I gobbled up this book like it was a piece of chocolate cake. Seriously. I'm already a sucker for anything in the English Victorian setting, especially when it involves dark, haunted mansions, supernatural phenomena, old family scandals and secrets, and a young female protagonist. It's as if Harwood wrote it especially for me! Utilizing a mechanism that's been explored many a time and is not as easy to nail as it probably appears, the story is told almost entirely through several first-person narratives, starting with who I think of as the main character, Constance Langton, who has found herself the heir to the manor house in question, Wraxford Hall, to several others who add to the background detail before come back around to Constance. The pacing is slow and steady, blissfully devoid of the booms and tricks so common in ghost stories today, yet so absorbing that you're drawn in as surely as a moth to the flame. Constance herself is an almost flawlessly drawn character, and the reader is transfixed immediately by the life of sorrow and loss she suffers at an early age - a lost sister, a hopelessly bereaved mother, and a cold, distant father. Very much alone in a world that wasn't particularly kind to a young girl trying to find her place in it, Constance's quiet courage and determination to find truth, whatever the cost, made her a character worth spending time with. For any lover of a classic and elegant ghost story, this is just what the doctor ordered.

The Old Dark House

It is sometimes remarked that inanimate objects can have such a strong presence within a story that the object almost becomes one of the characters. I think this is certainly true of the sinister Wraxford Hall. This crumbling manor house has accrued its reputation down the years thanks to its eccentric inhabitants and its location. Its spooky setting amidst overgrown grounds and the surrounding sprawl of woodlands, known as Monks Wood, has caused the local poachers to pursue their game elsewhere. A pack of vicious hounds is said to roam the area and the ghost of a monk is believed to haunt the woods. Anyone who sees the specter is reputed to die within the month. `The Seance' is John Harwood's second novel and is set in Victorian England.
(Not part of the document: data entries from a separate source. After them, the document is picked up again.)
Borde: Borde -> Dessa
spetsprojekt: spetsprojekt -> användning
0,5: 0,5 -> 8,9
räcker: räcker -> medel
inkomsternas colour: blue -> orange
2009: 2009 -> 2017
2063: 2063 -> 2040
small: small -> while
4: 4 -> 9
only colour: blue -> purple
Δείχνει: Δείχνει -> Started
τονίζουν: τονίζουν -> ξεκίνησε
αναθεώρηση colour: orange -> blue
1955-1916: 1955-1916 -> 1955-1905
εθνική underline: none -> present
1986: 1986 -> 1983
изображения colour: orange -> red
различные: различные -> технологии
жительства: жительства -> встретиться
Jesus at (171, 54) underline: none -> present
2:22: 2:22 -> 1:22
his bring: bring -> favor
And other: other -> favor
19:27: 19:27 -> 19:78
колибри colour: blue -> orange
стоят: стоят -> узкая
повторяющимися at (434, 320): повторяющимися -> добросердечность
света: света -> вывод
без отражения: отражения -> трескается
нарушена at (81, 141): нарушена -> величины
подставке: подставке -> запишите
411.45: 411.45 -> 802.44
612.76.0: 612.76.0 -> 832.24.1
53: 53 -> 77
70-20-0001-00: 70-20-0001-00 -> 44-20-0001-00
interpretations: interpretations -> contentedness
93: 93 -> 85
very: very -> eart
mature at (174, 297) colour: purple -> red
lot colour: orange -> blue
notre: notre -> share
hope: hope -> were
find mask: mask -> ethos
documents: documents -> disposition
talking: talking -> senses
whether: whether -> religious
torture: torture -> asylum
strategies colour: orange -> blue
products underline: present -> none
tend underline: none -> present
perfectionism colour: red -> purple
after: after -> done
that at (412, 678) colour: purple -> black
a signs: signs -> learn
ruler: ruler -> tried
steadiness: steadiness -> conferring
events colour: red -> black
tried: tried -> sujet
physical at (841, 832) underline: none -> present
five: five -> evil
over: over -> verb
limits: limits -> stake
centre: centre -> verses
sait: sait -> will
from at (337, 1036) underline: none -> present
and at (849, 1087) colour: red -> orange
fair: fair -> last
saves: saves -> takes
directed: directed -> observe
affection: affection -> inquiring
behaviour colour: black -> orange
Events unfold through pages of narrative seen from the perspectives of three of the story's main characters: Constance Langton, John Montague and Eleanor Unwin. Constance's distraught mother is inconsolable following the death of Constance's sister. In desperation, Constance and her mother attend a seance in the hope of providing some much needed comfort. John Montague is a barrister and amateur artist who is charged with tracing the heir of Wraxford Hall. Montague decides to commit the hall to canvas and on taking up his brushes, finds himself suffused with artistic powers that he had not, previously or since, possessed. Eleanor Unwin suffers from blinding headaches and an overbearing mother. Her headaches are the result of so-called visitations from the dead. The social niceties of the time are particularly well drawn in the women's narratives and journals. Unchaperoned ladies and unsuitable husband material are almost as much to be feared as the manor house that binds the various characters. Eleanor's toxic mother is especially outraged when marriage to an artist threatens to heap social stigma on her family. The scenes in and around Wraxford Hall are deliciously creepy. The weather-staples of Victorian mystery stories - the bone-chilling cold, swirling mists and lightning - are much in evidence as the protagonists attempt to uncover the secrets that they and the house share. If you've already enjoyed John Harwood's excellent first novel, The Ghost Writer, or, if Victorian-era mystery stories are your thing, you won't want to miss `The Seance'. This is a compelling and highly atmospheric novel from a superb writer.